The month, however, should be more complicated for the dozens of Muslim players still in the tournament, including the French striker Karim Benzema and Germany’s Mesut Ozil. With the humidity and high temperatures in Brazil, especially along the northern coast and in the Amazon, an inability to stay hydrated would appear to put those players, and the teams featuring several Muslims, like Algeria, at a disadvantage in the knockout stage.

Still, “we know very little,” said Ron Maughan, a professor of sports nutrition at Loughborough University in England.

Maughan led a working group that examined the effects of fasting on athletes at the 2012 London Olympics, the last time Ramadan coincided with a major sporting event. He found that fasting had an effect on athletes competing in the events requiring the greatest strain, like the marathon, but that the impact was relatively small over all.

The problem lay in trying to measure the effect in a complicated, multifaceted sport like soccer.

“There are so many variables in football that it would be almost impossible to show an effect,” Maughan said.

He added: “In track athletics, 0.1 percent or even 0.01 percent may make the difference between winning and losing. In football, there are many factors affecting outcome, but games are often decided by the smallest of margins.

“It might be fair to say there is no large effect,” he said, suggesting that a team would not have a significantly improved chance of beating a powerhouse like Barcelona even if all the Barcelona players were fasting.

Ahead of this World Cup, FIFA commissioned several studies into the effects of fasting.

“We made an important study with the doctor of the Algerian Football Federation, and it was very positive,” said Dr. Michel D’Hooghe, the chairman of FIFA’s medical committee and a member of its executive committee. “If you do it intelligently, then you can adapt perfectly. Before the sun comes up, they have enough hydration to go on through the whole day.”

Islam provides some exemptions to fasting for Ramadan, for the sick and for those who are traveling, and the United Arab Emirates’ soccer team was granted an exemption during the 2012 Olympics by the country’s highest religious body on those grounds. Muslims are also permitted to catch up on missed fast days at a later date, although this is sometimes frowned on in the Middle East and parts of Africa.

A spokesman for the Swiss team, which has several Muslim players, including Bayern Munich’s Xherdan Shaqiri, said that it had made no special provision for Ramadan and that none of its players would fast until after the tournament. The French team was believed to have the same plan.

“If I was responsible for these players, I would make use of the possibility of an exemption,” D’Hooghe said. “I have the greatest respect for everyone’s religious convictions, of course, but from a purely medical point of view, it is better to have regular hydration.”

Some players, however, said fasting might actually improve performance in the long run.

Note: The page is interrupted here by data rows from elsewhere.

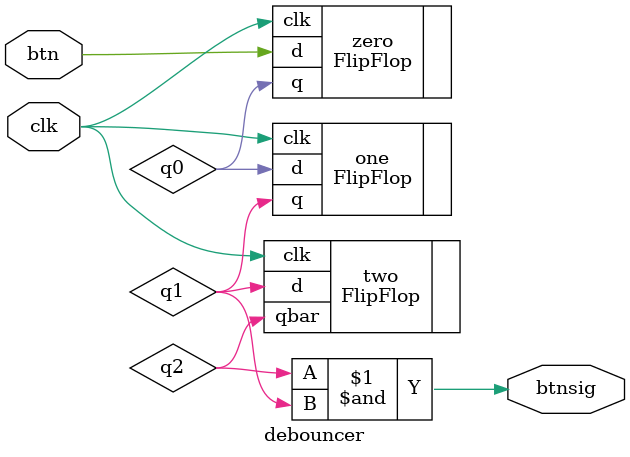
<source format=v>
`timescale 1ns / 1ps


module debouncer(
    input btn,
    input clk,
    output wire btnsig
    );
    
    wire q0, q1, q2;
    
    FlipFlop zero(
    .clk(clk),
    .d(btn),
    .q(q0));
    
    
    FlipFlop one(
    .clk(clk),
    .d(q0),
    .q(q1));
    
    FlipFlop two(
    .clk(clk),
    .d(q1),
    .qbar(q2));
    
    assign btnsig = q2 & q1;
        
    
endmodule

</source>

The brothers Kolo and Yaya Touré, who are Muslim and whose Ivory Coast team was eliminated with a 2-1 loss to Greece on Tuesday, have frequently spoken about their faith, fasting and its benefits.

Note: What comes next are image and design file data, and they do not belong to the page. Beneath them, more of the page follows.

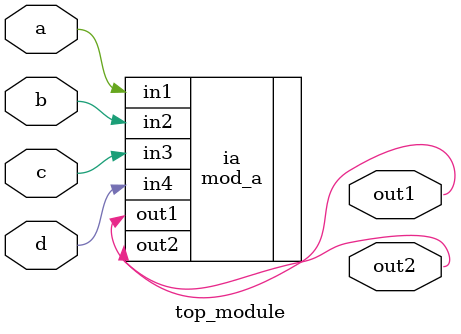
<source format=sv>
module top_module ( 
    input a, 
    input b, 
    input c,
    input d,
    output out1,
    output out2
);
    mod_a ia(.in1(a), .in2(b), .in3(c), .in4(d), .out1(out1), .out2(out2));
endmodule

</source>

“The first five days are difficult,” Kolo Touré, a Liverpool defender, told the club’s website last year.

“After that, the body just starts to” adapt, he added, “and you feel really happy. You clean your body as well, and you feel even stronger after Ramadan.”

Yaya Touré, however, who also plays in the Premier League, for Manchester City,told The National, a newspaper in the United Arab Emirates: “Fasting? Have you seen the weather? I would die.”

Still, Abdien, the Rio mosque’s custodian, was preparing for players as well as fans to visit over the next few weeks.

“Every evening we will have iftar for the people, so we will have the feast here, have lessons about the Quran, and we will pray,” he said, adding, “When you come here in Ramadan, you can feel like you are in a Muslim country.”

Abdien said he hoped Brazil went on to win the World Cup, but on the issue of whether Muslim players should fast, he was clear.

“They think they have permission not to fast until after, but some of them prefer to do fasting even when they play,” he said.

“Why? It’s the religion,” he said, pointing to his chest and then his temple. “It’s in the heart and the head.”